PROVIDED TEXT:
________
I’ve seen enough. If it walks like a duck and quacks like a duck, it’s probably a duck. If a team keeps playing in a way that yields bad results, it’s a bad team.

Rationalizing that “they’ll be better if …” won’t change that.

🔊 Patriots Talk: Patriots are at an organization-wide crossroads after loss to Cowboys | Listen & Subscribe | Watch on YouTube

Since that stupid, 14-10 wind game win in Buffalo back in 2021 that totally sucked me in, the Patriots are 10-16. That includes their lone playoff game, a 47-17 demolition in Buffalo when it wasn’t so windy.

They’re 9-12 since the start of last year. They’ve scored more than three offensive touchdowns four times in their last 37 games.

When, you ask? Five TDs against Cleveland last year. Seven each against the Jets and Jags in 2021. Four against the Cowboys in October 2021.

At this point, 21 offensive points is a damn bonanza. Mistake-prone and boring is no way to go through life, son.

After that playoff loss to the Bills, Belichick said, “Last night’s game was the least competitive game that we played last year. Is that what we are or is that a bad night? We’ll see when we start playing next year, I guess.”
________
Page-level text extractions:
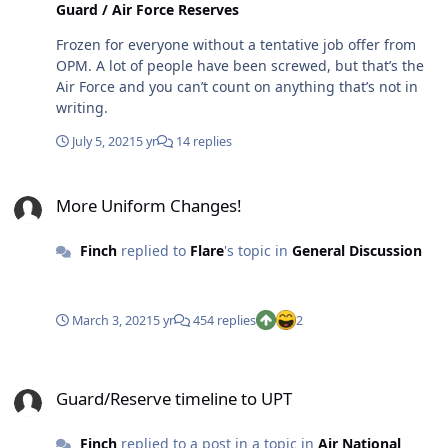
Guard / Air Force Reserves
Frozen for everyone without a tentative job offer from
OPM. A lot of people have been screwed, but that’s the
Air Force and you can’t count on anything that’s not in
writing.
July 5, 2021
5 yr
14 replies
More Uniform Changes!
More Uniform Changes!
Finch
replied to
Flare
's topic in
General Discussion
March 3, 2021
5 yr
454 replies
2
Guard/Reserve timeline to UPT
Guard/Reserve timeline to UPT
Finch
replied to a post in a topic in
Air National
________
REQUEST 1:
Answer these questions using the Patriots column:
(a) What was the final score of the Patriots' lone playoff game?
(b) What is the Patriots' record since the start of last year?
(c) How many touchdowns did the Patriots score against Cleveland last year?
REQUEST 2:
Pick up the Patriots column right after its last sentence and keep writing.

RESULT 1:
(a) 47-17
(b) 9-12
(c) Five

RESULT 2:
Dakota Randall from NESN was intrepid enough to ask Bill Belichick the same question Monday morning.

“Well, I guess we’ll find out going forward,” said Belichick. “So, that’s really what will determine it, not anything that gets said or doesn’t get said. Our performance will be what we are.”

Honestly, we already have the answer. They’re a 9-12 team since that night. That’s not good. It’s bad.

Most mystifying to me is the total transformation the team has made from being one of the NFL’s smartest and least mistake-prone for two decades to one of its … ummm … not smartest. And most poorly prepared.

Last Thanksgiving, the 6-4 Patriots played at Minnesota. It was a great game. Tight the whole way through. The Patriots lost 33-26.

Here’s how things have gone at the beginning of games since:

  • vs. Buffalo: Trailed 17-7 at half (lost 24-10)
  • at Arizona: Trailed 13-7 late in 2nd quarter (won 27-13)
  • at Las Vegas: Trailed 17-3 at half (lost 30-24)
  • vs. Cincinnati: Trailed 22-0 at half (lost 22-18)
  • vs. Miami: Tied 7-7 at half; fell behind 14-7 early in the third (won 23-21) *No Tua Tagovailoa for Dolphins
  • at Buffalo: Allowed opening kickoff TD; tied 14-14 at half (lost 35-23)
  • vs. Philadelphia: Trailed 16-0 in first quarter (lost 25-20)
  • vs. Miami: Trailed 17-3 at half (lost 24-17)
  • at Jets: Ahead 10-3 at half (Never trailed; won 15-10)
  • at Dallas: Trailed 28-3 at half (lost 38-3)

That’s 10 games. With early deficits in nine. And a wire-to-wire win in one. Even against backup quarterbacks for the Dolphins and Cardinals, they still fell behind. And they’re 3-7 over the last 10.

I kept getting snowed by the comebacks.

Like the one in Vegas. If not for one of the most embarrassing plays in the last 50 years, you’re going to overtime.

Or the one against Cincy. Just don’t fumble at the 5-yard line with a minute left and you steal one.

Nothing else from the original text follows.